With no word left out, write out the entire listing.

Data for review Block Start

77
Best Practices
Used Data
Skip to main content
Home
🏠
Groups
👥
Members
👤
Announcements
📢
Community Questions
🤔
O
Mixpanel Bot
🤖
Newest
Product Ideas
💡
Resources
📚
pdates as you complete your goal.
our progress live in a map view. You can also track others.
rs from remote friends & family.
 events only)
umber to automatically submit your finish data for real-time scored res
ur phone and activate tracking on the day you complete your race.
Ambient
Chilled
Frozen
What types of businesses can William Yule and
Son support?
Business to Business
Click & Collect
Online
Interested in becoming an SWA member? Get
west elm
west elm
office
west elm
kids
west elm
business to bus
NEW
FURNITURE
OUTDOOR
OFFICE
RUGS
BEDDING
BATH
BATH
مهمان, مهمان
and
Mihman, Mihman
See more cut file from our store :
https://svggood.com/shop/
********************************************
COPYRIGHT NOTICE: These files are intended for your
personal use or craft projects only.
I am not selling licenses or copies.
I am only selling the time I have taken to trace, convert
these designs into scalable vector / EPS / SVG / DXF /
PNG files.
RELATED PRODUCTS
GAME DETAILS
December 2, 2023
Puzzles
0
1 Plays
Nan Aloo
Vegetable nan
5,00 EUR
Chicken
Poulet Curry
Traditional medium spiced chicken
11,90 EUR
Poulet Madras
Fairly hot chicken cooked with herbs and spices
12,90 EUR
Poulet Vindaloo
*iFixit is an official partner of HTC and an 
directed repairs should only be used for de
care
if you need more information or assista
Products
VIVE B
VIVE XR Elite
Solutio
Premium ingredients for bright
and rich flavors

Data for review Block End

▶ Completed exercise:
77
Best Practices
Used Data
Skip to main content
Home
🏠
Groups
👥
Members
👤
Announcements
📢
Community Questions
🤔
O
Mixpanel Bot
🤖
Newest
Product Ideas
💡
Resources
📚
pdates as you complete your goal.
our progress live in a map view. You can also track others.
rs from remote friends & family.
 events only)
umber to automatically submit your finish data for real-time scored res
ur phone and activate tracking on the day you complete your race.
Ambient
Chilled
Frozen
What types of businesses can William Yule and
Son support?
Business to Business
Click & Collect
Online
Interested in becoming an SWA member? Get
west elm
west elm
office
west elm
kids
west elm
business to bus
NEW
FURNITURE
OUTDOOR
OFFICE
RUGS
BEDDING
BATH
BATH
مهمان, مهمان
and
Mihman, Mihman
See more cut file from our store :
https://svggood.com/shop/
********************************************
COPYRIGHT NOTICE: These files are intended for your
personal use or craft projects only.
I am not selling licenses or copies.
I am only selling the time I have taken to trace, convert
these designs into scalable vector / EPS / SVG / DXF /
PNG files.
RELATED PRODUCTS
GAME DETAILS
December 2, 2023
Puzzles
0
1 Plays
Nan Aloo
Vegetable nan
5,00 EUR
Chicken
Poulet Curry
Traditional medium spiced chicken
11,90 EUR
Poulet Madras
Fairly hot chicken cooked with herbs and spices
12,90 EUR
Poulet Vindaloo
*iFixit is an official partner of HTC and an 
directed repairs should only be used for de
care
if you need more information or assista
Products
VIVE B
VIVE XR Elite
Solutio
Premium ingredients for bright
and rich flavors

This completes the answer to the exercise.